The insistence of those who claimed that there was no proof of any bond is premised on strange and unprocedural process of hoping to access confidential information from the banks and those authorized by our laws. In terms of the law that governs commercial transactions there is an obligation on the part of transacting parties to protect private and confidential information.
It is ethical practice that a holder of public office, in terms of South African legislation, has to make declarations in Parliament. These can be made in two categories one of which is confidential declarations. That some journalist do not have this understanding begs the question of their understanding of the operations of public entities and those who serve in them.
We also find it disingenuous and politically pathetic that our opposition in Parliament could even ask the Speaker of Parliament to investigate the matter outside the established norms and practices of parliament, purely based on deliberately misleading reporting by our media.
The continued in-factual reporting does not only prejudice the investigation on the matter of eNkandla, it also smacks of an undue attempt to influence the ANC conference due next month. The ANC calls for prudence, respect for the person of President Zuma and truthful reporting by our media lest they be used in partisan politics championed and engineered by the opposition.
The opposition in Parliament are themselves subjected to rules that govern members' declarations. For them to ask the Speaker to investigate the matter he has no jurisdiction over is abuse of the Office of the Speaker and Parliament.
It is evident that the opposition has run out of genuine issues and resort to clutching at straws. In relation to the investigation on the security features added to his residence by virtue of being the President of the Republic of South Africa, we reiterate our stance of welcoming the investigation.
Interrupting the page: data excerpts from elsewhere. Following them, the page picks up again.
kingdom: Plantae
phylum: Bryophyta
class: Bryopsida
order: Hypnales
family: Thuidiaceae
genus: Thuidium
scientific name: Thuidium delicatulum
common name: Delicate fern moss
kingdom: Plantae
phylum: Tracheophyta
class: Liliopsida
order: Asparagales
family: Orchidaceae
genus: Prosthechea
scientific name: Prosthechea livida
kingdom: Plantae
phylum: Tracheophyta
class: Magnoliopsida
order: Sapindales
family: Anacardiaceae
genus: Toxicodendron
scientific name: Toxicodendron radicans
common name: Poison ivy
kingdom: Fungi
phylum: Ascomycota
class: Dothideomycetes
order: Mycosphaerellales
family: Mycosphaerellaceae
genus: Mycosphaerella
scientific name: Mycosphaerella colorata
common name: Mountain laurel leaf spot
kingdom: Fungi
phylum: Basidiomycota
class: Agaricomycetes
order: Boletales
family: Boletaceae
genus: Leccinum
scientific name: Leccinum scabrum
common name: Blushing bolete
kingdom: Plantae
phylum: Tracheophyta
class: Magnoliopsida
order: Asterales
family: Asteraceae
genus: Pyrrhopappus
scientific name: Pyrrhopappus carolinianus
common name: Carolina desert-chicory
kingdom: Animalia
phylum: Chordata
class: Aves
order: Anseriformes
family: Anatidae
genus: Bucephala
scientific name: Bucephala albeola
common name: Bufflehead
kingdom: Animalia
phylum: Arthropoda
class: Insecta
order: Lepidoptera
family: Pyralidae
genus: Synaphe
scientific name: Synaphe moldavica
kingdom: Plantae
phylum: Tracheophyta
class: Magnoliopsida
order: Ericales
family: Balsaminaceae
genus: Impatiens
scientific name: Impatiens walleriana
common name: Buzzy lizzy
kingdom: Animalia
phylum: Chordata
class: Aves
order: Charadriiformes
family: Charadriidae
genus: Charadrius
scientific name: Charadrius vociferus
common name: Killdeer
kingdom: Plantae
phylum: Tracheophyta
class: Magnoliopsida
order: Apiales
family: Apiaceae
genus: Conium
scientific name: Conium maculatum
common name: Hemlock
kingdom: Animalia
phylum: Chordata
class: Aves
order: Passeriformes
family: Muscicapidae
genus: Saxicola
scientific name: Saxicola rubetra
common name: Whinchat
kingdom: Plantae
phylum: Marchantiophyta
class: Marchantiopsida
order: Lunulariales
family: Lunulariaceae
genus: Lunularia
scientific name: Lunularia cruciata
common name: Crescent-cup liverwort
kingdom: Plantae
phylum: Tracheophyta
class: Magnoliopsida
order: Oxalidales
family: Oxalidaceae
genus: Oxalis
We also want to reiterate that the person of President Jacob Zuma is neither the political nor Accounting Officer of any of the agencies or government departments involved in the decision making with regards to the installation of necessary security features. It is against this backdrop that we find it debilitating and disgusting that the opposition in Parliament and a number of publications and commentators seem to finger the President to be in the wrong on this matter without any factual basis.
We can only conclude that the noises on this issue are also meant to influence decisions at the ANC's National Conference just as the "vote of no confidence" in Parliament sought to achieve the same. We want to state categorically and caution the media in general and opposition parties that ANC members, particularly delegates to the conference can never be dictated to by any outside sources including the media when it comes to ANC internal democracy.